EXTRACT PROVIDED:
Two decades ago, at a workshop on modern historiography in Mexico City, a graduate student raised a question about the necessity of specifying what exactly is at stake in discussing history as always appearing in the image of modernity. The speaker, an upcoming academic star, simply looked away. In the midst of the studied silence, the condescension was palpable. As many of the student’s cohort and various certified scholars snickered, even those sympathetic to the query and its spirit looked toward their toes in embarrassment. Here was a public lesson on the unstated requirement to never doubt doxas, which beget themselves, as effect and affect of analytical entitlements, everyday hierarchies, and their routine reproduction in academic arenas.

Unable to contain myself, I rephrased the salience of the student’s question, emphasizing the need to address at least the coupling of history-writing and the nation under regimes of modernity and their imaginaries. The speaker looked unsettled, yet was about to answer when a very senior historian, a venerable mandarin, seized the microphone. As not only the esteemed chair of the session but the presiding deity of workshop - and patron of several historians across generations - this don and doyen among scholars, magisterially addressed the audience. To query modernity, nation, and history-writing, he pronounced, was the stuff of new-fangled “postmodern” and “postcolonial” theories. The true historian diligently worked in the archives, far away from such speculation. Yet all that the esteemed historian said about the single-minded purpose of value-free research in the state archives reproduced commonplace assumption regarding the modern nation and its historiography as the incessant march of progress. Here, the more scholasticism drew sharp boundaries between itself and the mundane as well as the theoretical, the more it tripped itself up in its disorderliness, its complicity with routine statist-developmental imaginaries.

Two weeks later, I was speaking at the weekly colloquia of a distinguished department in a famous university. A little apprehensive, I drew upon my wider construction of an ethnographic history of an “untouchable” community in order to raise issues of the interplay between caste and power, myth and history, and the enchantments of symbols of governance of the modern state and the fabrications of religious legalities by subaltern communities. At the end, I also cast my net somewhat wider. Seizing on ethnographic and historical materials, I spelled out the implications of my analysis for the persistence of routine antinomies - of modernity and tradition, state and community, rationality and ritual, and reason and emotion - within influential strands of social and political theory in western and non-western contexts.

During the discussion, an avant-garde scholar, a bearer of cutting-edge anthropology, put a question to me in the kindest of ways. I was asked about the manner in which my work related to the study of lower-caste and untouchable groups, which the academic stressed was the real area, the actual field of my research. In response, I outlined some of the continuities and differences between my work and other studies of Dalit communities. Yet, I also stressed that critical issues of myths and the making of modernity, orality and the construction of histories, and writing and the fashioning of traditions were equally the area(s)/field(s) of my research.46 It was a wholly civil exchange. Yet, the to and fro has stayed with me in the years after.

TASK SET:
1. In the passage on academic encounters, how long after the Mexico City workshop did the colloquium talk take place?
2. Copy the stretch from "During the discussion, an" through "the years after." in the passage on academic encounters, swapping "exchange" for "conversation".
3. Extend the passage on academic encounters, picking up after its last sentence.

ENTRIES PROVIDED:

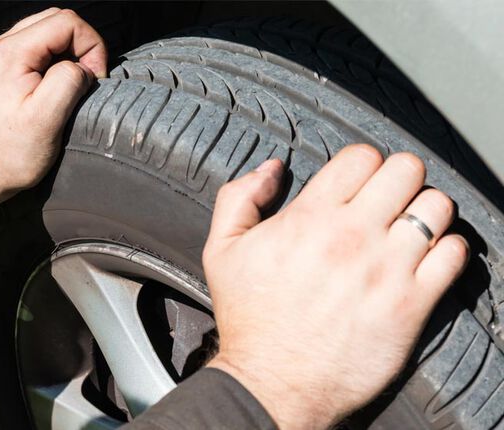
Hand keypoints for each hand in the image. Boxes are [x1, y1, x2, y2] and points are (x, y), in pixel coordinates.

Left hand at [0, 8, 106, 215]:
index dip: (91, 46)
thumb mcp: (46, 121)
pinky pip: (32, 49)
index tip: (94, 79)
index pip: (66, 22)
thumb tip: (81, 67)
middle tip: (87, 80)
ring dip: (67, 52)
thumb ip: (68, 82)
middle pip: (55, 21)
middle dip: (81, 45)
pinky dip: (51, 60)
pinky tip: (53, 88)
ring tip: (72, 85)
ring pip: (44, 32)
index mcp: (10, 54)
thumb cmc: (9, 154)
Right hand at [204, 146, 468, 428]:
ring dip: (426, 211)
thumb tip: (270, 169)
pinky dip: (446, 249)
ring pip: (436, 206)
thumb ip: (239, 198)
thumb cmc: (249, 319)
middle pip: (406, 170)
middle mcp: (351, 236)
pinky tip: (425, 259)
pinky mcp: (411, 304)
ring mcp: (386, 269)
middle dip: (399, 178)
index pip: (361, 156)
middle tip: (388, 199)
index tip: (359, 181)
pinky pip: (454, 254)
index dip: (362, 163)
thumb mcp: (221, 250)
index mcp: (309, 218)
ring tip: (409, 228)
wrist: (272, 382)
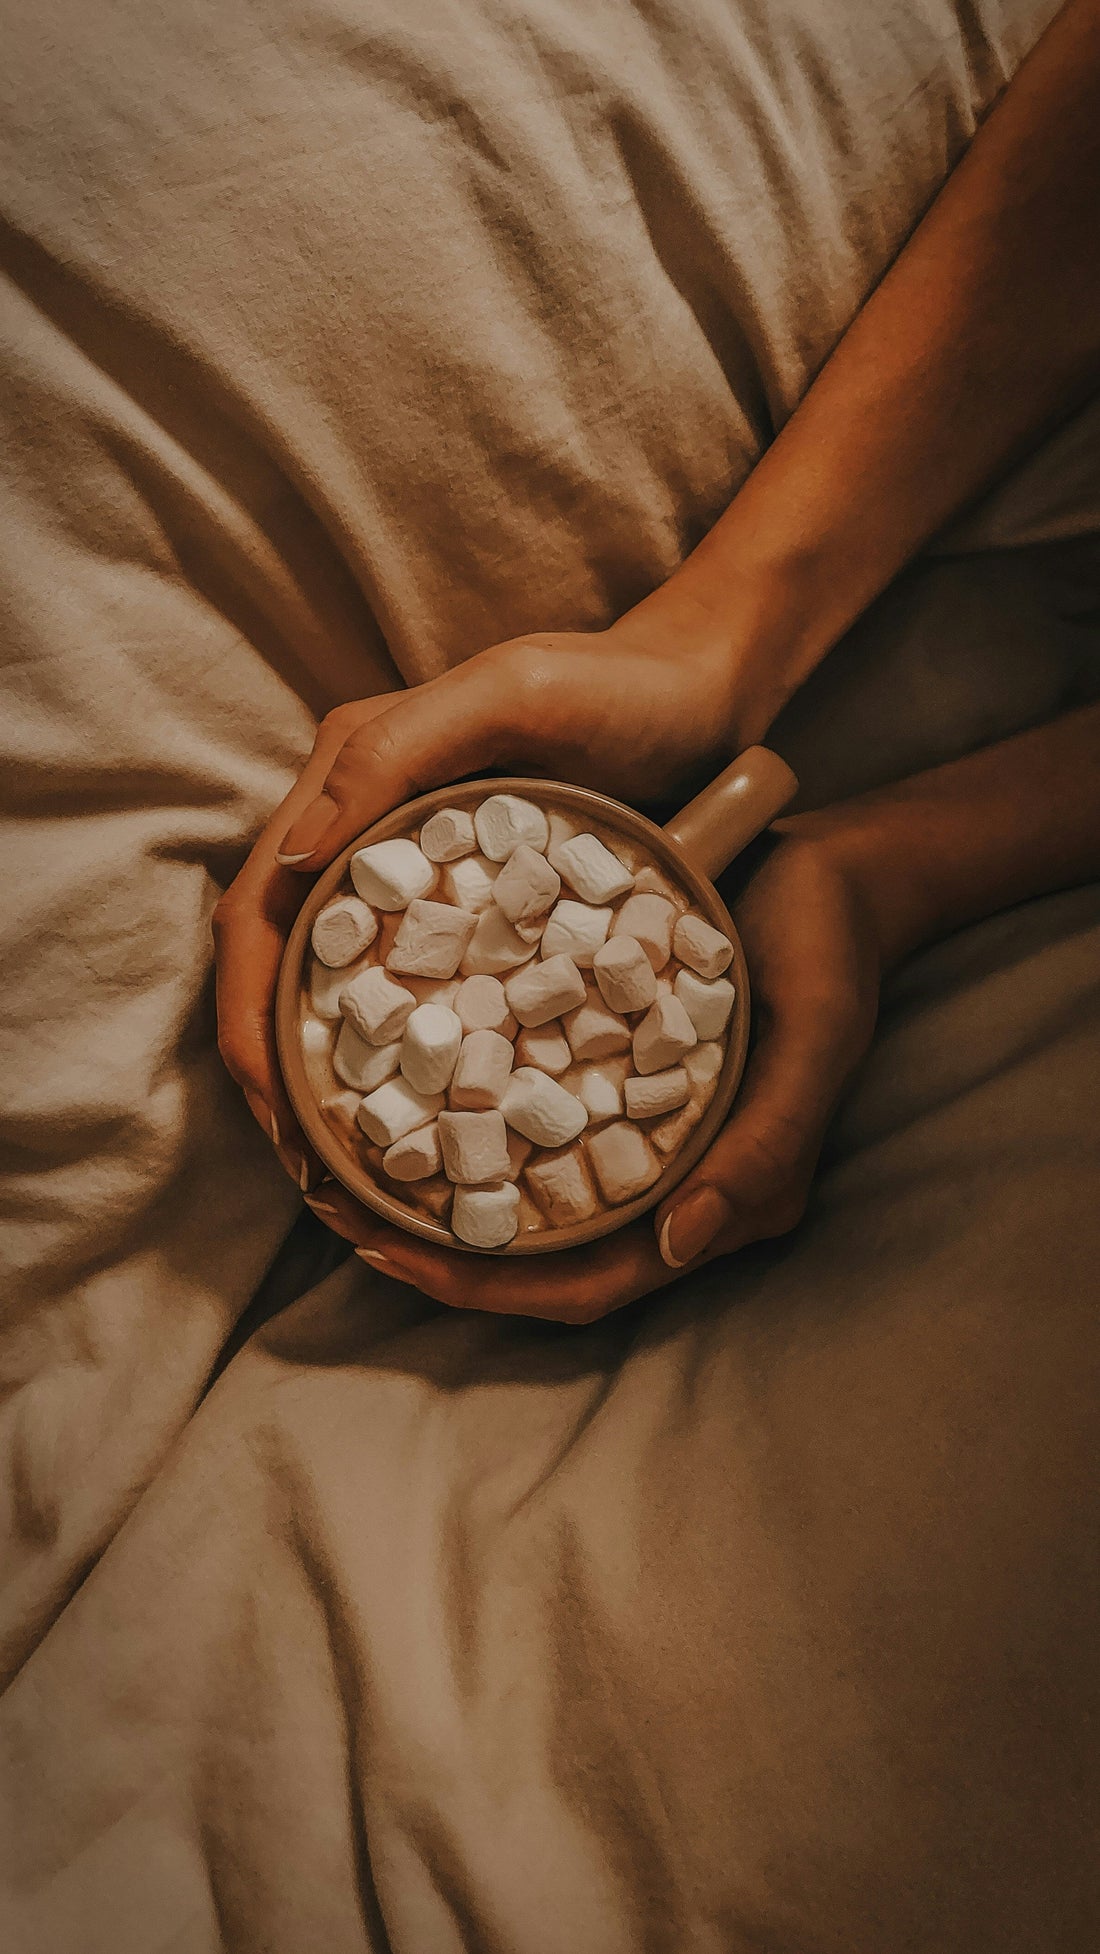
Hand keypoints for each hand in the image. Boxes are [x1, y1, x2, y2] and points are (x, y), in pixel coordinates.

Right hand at [214, 609, 742, 1178]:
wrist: (706, 694)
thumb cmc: (614, 685)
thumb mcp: (508, 695)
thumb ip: (396, 754)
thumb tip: (292, 860)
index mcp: (350, 779)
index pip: (261, 911)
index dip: (250, 1017)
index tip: (276, 1114)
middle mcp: (367, 830)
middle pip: (282, 962)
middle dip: (275, 1067)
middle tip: (309, 1170)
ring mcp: (421, 872)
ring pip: (339, 986)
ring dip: (328, 1074)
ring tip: (350, 1169)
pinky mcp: (476, 908)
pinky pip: (417, 991)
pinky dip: (404, 1058)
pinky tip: (428, 1120)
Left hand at [237, 826, 883, 1321]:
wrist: (836, 869)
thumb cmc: (833, 953)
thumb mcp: (816, 1039)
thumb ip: (763, 1146)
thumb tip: (674, 1244)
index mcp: (712, 1199)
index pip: (584, 1284)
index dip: (485, 1286)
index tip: (386, 1252)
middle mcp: (659, 1176)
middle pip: (531, 1248)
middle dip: (427, 1243)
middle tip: (325, 1194)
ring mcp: (627, 1122)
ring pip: (513, 1184)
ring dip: (425, 1179)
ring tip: (331, 1141)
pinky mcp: (599, 1062)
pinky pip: (514, 1105)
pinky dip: (451, 1104)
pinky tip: (388, 1066)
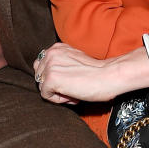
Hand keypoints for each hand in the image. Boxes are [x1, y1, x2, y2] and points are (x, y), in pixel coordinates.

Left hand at [34, 42, 148, 104]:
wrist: (108, 75)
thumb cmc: (96, 71)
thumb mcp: (74, 59)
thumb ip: (60, 63)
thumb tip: (47, 78)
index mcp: (56, 47)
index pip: (42, 66)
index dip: (55, 76)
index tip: (70, 80)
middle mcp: (50, 54)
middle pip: (40, 76)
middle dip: (53, 84)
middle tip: (72, 87)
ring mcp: (49, 66)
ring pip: (43, 87)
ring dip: (57, 92)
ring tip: (74, 91)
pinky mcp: (50, 79)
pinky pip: (46, 95)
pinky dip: (58, 100)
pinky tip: (73, 95)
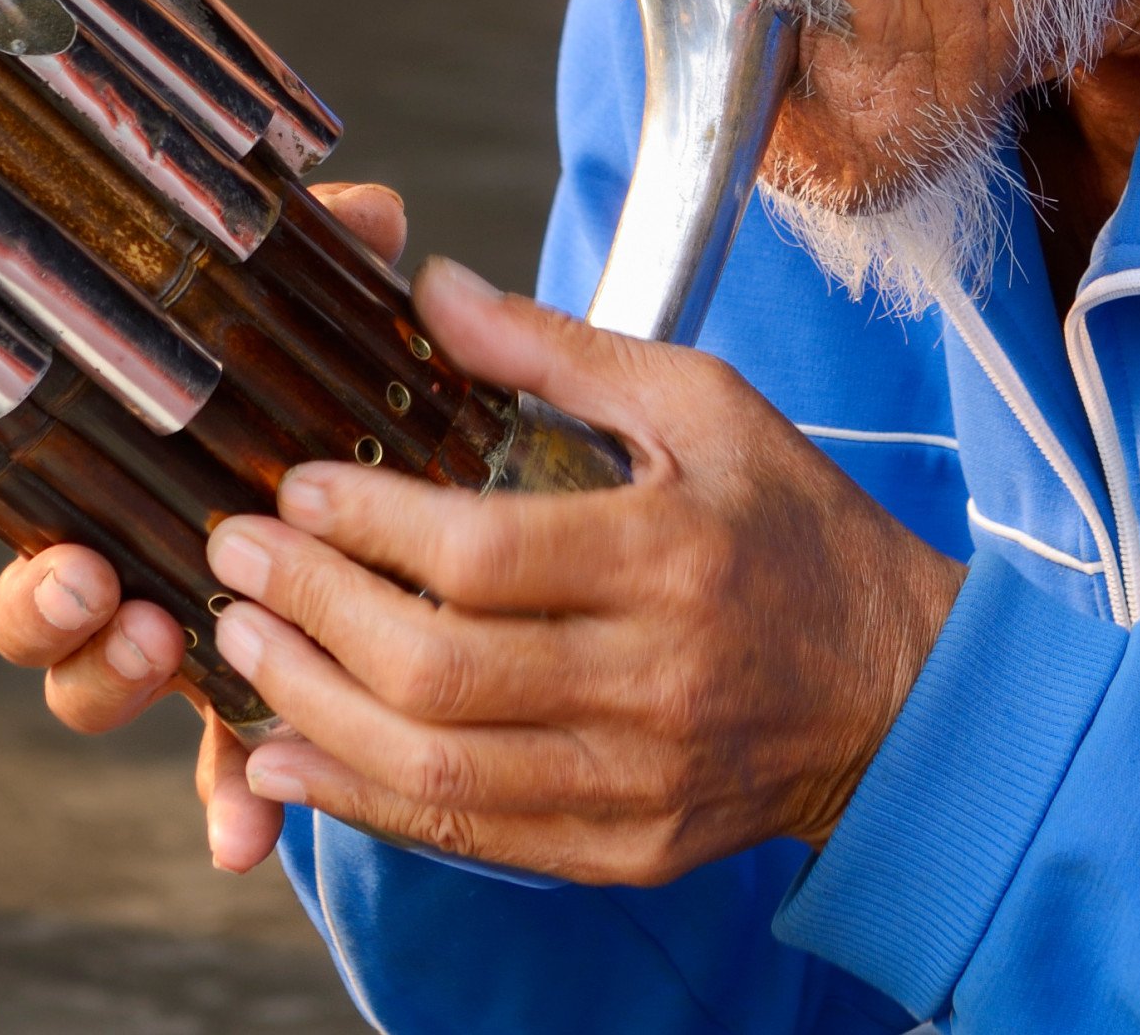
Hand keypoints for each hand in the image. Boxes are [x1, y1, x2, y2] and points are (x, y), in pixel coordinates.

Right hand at [0, 180, 410, 873]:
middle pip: (56, 642)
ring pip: (126, 702)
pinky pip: (240, 774)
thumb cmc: (348, 382)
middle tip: (109, 601)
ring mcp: (205, 648)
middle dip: (65, 640)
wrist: (429, 460)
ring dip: (131, 699)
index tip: (75, 561)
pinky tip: (247, 840)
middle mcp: (146, 576)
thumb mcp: (341, 318)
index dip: (39, 577)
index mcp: (133, 493)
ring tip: (175, 662)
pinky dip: (238, 807)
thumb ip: (341, 260)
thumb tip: (370, 217)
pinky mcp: (274, 703)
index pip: (45, 547)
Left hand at [203, 255, 963, 887]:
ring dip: (314, 713)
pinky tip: (289, 758)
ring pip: (440, 771)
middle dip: (313, 613)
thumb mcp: (703, 405)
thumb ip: (558, 351)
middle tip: (237, 561)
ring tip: (241, 649)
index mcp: (675, 556)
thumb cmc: (796, 529)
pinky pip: (471, 838)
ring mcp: (639, 781)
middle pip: (442, 671)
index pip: (483, 554)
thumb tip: (431, 290)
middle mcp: (655, 681)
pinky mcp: (624, 850)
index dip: (368, 525)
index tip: (294, 487)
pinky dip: (365, 801)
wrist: (902, 692)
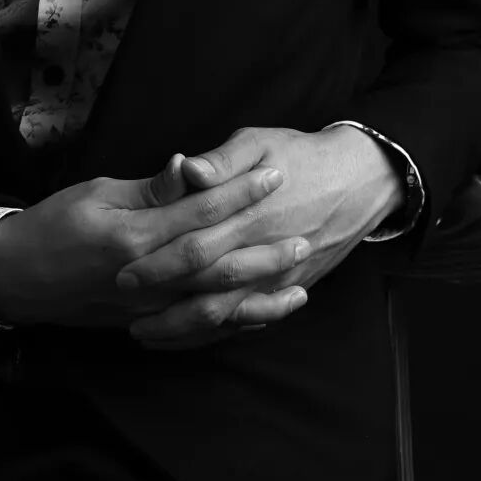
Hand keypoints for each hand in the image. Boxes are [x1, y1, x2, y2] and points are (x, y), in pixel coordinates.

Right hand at [0, 141, 308, 339]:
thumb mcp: (98, 192)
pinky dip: (231, 327)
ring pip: (214, 309)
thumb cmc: (54, 224)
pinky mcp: (144, 325)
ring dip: (259, 300)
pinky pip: (196, 332)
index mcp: (135, 237)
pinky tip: (260, 318)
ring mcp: (147, 309)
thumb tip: (189, 166)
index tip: (275, 174)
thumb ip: (149, 188)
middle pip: (217, 267)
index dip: (241, 193)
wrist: (16, 278)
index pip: (200, 211)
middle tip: (304, 236)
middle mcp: (146, 279)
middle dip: (264, 252)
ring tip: (298, 288)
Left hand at [112, 123, 402, 347]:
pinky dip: (218, 333)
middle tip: (121, 307)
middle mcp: (263, 253)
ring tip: (145, 334)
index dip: (157, 261)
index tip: (121, 271)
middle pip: (205, 286)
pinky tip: (190, 338)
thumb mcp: (259, 142)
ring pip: (225, 314)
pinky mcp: (290, 287)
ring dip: (184, 328)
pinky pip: (250, 318)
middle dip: (161, 301)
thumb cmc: (300, 154)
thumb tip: (186, 168)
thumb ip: (221, 160)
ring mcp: (279, 277)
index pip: (194, 245)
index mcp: (249, 215)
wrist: (359, 180)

RESULTS FOR EACH TASK:
1. Two weeks later.

2.
During the discussion, an avant-garde scholar, a bearer of cutting-edge anthropology, put a question to me in the kindest of ways. I was asked about the manner in which my work related to the study of lower-caste and untouchable groups, which the academic stressed was the real area, the actual field of my research. In response, I outlined some of the continuities and differences between my work and other studies of Dalit communities. Yet, I also stressed that critical issues of myths and the making of modernity, orality and the construction of histories, and writing and the fashioning of traditions were equally the area(s)/field(s) of my research.46 It was a wholly civil conversation. Yet, the to and fro has stayed with me in the years after.

3.
At stake was a key distinction, based upon academic entitlement and scholarly hierarchy, between the “is” and an “ought.” Here, a study of Dalit, subaltern groups undertaken by a younger historian appeared as an inherent condition of limits for wider theoretical enquiry - the inescapable “is” of academic endeavor. In contrast, a higher status was occupied by the intellectual labor of accomplished analysts, conducting research across multi-sited ethnographic sites, initiated into theory, and unconstrained by stifling “areas”, which is what (we were being told) critical reflection “ought” to be. Scholasticism has many stripes.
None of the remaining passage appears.